Top of Dataset extract

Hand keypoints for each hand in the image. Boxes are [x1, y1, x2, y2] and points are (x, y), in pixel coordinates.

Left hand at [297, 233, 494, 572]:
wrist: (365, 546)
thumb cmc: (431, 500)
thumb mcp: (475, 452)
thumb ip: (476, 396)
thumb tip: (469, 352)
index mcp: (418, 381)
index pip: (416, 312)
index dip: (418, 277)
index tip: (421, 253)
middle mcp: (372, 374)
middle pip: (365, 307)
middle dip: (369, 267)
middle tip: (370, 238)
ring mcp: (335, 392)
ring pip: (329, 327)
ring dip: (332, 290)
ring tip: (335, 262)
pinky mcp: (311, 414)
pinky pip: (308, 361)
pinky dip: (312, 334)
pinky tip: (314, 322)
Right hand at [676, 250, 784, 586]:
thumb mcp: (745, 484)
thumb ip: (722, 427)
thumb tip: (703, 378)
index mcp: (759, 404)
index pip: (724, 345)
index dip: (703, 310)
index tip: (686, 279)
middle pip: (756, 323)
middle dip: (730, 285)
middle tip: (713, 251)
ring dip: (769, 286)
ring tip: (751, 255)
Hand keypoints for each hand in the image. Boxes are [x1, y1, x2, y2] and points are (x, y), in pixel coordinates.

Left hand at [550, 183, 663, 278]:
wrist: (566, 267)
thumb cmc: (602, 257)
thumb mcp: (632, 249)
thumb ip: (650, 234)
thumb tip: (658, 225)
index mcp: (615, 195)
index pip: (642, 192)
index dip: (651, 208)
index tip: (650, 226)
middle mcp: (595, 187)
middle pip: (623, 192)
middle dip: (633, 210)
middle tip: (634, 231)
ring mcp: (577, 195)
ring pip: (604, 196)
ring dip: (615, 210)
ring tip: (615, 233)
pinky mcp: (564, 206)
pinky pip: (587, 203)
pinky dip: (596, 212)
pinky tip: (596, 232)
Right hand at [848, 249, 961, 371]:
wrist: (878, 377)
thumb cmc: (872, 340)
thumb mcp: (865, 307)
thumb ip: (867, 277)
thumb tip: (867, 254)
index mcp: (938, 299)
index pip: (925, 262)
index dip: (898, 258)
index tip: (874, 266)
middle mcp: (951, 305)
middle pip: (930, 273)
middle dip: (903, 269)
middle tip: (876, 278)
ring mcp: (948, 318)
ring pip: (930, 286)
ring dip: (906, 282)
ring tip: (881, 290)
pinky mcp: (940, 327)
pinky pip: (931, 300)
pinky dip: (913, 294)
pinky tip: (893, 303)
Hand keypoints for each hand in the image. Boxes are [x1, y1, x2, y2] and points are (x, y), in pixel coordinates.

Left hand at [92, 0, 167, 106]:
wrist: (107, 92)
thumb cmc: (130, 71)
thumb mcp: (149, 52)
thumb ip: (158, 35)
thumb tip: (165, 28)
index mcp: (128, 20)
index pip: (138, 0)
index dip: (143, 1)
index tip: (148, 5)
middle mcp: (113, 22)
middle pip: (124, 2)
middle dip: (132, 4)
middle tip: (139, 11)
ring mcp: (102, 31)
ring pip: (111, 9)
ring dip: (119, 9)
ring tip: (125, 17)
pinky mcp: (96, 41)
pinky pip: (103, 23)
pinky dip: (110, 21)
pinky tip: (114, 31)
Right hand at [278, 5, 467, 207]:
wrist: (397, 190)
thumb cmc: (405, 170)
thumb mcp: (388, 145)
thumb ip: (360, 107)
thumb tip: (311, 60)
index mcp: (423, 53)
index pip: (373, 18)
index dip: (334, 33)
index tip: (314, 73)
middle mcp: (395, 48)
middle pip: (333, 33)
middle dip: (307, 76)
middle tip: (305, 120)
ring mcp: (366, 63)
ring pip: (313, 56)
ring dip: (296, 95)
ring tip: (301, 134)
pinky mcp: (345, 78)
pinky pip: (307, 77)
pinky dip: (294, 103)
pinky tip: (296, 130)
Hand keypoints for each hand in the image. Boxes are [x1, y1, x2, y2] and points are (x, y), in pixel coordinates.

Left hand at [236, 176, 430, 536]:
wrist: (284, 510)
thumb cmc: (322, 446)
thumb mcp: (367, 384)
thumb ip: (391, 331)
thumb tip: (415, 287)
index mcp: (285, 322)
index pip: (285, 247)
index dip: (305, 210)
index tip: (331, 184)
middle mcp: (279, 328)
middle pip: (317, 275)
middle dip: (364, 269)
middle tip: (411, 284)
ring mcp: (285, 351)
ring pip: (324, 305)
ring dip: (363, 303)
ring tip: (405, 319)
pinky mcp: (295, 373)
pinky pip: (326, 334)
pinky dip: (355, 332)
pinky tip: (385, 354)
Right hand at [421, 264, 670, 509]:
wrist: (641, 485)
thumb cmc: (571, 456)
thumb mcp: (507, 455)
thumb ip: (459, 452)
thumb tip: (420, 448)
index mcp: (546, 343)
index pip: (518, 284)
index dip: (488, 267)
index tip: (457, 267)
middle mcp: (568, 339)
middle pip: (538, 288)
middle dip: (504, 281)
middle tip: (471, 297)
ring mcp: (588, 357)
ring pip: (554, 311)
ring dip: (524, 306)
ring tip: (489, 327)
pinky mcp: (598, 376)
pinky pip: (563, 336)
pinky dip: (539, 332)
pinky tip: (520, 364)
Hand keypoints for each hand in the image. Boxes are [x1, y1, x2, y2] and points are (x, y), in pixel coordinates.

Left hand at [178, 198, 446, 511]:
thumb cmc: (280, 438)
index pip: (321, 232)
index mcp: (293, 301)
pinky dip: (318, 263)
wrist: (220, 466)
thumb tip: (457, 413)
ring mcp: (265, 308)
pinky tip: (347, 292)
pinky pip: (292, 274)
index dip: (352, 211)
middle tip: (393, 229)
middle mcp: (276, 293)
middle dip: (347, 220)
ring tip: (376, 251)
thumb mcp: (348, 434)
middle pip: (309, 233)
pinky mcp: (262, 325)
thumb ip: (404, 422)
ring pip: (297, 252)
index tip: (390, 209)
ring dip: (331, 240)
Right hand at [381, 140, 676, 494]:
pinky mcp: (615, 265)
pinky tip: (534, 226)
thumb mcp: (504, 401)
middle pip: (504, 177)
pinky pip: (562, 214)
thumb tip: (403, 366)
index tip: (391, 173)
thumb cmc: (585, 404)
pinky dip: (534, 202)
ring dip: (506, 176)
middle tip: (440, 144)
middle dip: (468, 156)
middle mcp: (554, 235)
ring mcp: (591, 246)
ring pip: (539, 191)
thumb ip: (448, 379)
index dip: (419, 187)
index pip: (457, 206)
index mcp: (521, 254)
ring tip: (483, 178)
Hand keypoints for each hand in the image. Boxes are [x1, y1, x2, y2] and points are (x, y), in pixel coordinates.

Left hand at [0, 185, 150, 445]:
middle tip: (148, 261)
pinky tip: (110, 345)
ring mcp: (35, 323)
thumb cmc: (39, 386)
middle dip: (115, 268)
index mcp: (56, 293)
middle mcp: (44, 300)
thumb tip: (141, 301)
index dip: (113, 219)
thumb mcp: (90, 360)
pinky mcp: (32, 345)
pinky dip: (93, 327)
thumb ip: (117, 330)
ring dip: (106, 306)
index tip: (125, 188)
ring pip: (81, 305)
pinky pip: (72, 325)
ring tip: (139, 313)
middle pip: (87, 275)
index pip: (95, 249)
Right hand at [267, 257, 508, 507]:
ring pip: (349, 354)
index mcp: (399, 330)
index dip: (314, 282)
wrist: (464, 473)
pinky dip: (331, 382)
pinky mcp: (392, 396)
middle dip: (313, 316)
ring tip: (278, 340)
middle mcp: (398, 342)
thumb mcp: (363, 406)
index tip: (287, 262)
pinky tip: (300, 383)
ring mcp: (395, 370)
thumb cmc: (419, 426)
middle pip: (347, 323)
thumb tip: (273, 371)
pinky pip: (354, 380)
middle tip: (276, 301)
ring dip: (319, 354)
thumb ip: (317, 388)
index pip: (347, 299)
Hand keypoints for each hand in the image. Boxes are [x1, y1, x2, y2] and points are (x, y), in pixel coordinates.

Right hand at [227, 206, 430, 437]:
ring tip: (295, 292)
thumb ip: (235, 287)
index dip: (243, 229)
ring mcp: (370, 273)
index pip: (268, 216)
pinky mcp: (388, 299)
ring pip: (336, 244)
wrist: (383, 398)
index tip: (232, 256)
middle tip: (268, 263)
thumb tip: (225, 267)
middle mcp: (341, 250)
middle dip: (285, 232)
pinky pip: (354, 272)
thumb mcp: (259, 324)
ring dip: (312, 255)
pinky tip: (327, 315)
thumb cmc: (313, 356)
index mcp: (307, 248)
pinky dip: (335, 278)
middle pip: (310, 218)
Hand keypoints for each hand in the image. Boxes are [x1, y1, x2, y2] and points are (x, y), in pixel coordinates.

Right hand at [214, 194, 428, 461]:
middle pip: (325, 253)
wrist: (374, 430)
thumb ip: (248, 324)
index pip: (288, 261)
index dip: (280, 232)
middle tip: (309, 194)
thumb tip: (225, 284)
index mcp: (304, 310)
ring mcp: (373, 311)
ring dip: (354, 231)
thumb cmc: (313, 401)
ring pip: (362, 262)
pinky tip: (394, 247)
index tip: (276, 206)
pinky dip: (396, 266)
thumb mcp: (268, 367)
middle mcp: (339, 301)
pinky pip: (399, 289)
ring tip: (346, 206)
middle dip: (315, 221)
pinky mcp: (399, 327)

Bottom of Dataset extract

Assignment: Would you print exactly and only the lines of the material above that run from the line with "pinky mcp: (392, 396)" through the line with "middle tip: (276, 301)", both included?

Response:
pinky mcp: (392, 396)
middle dip: (313, 316)
ring tip: (278, 340)
middle mcp: (398, 342)
thumb mcp: (363, 406)
index tip: (287, 262)
pinky tip: (300, 383)
ring mcp: (395, 370)
thumb cmc: (419, 426)
middle pip: (347, 323)
thumb tip: (273, 371)
pinky pip: (354, 380)
middle tip: (276, 301)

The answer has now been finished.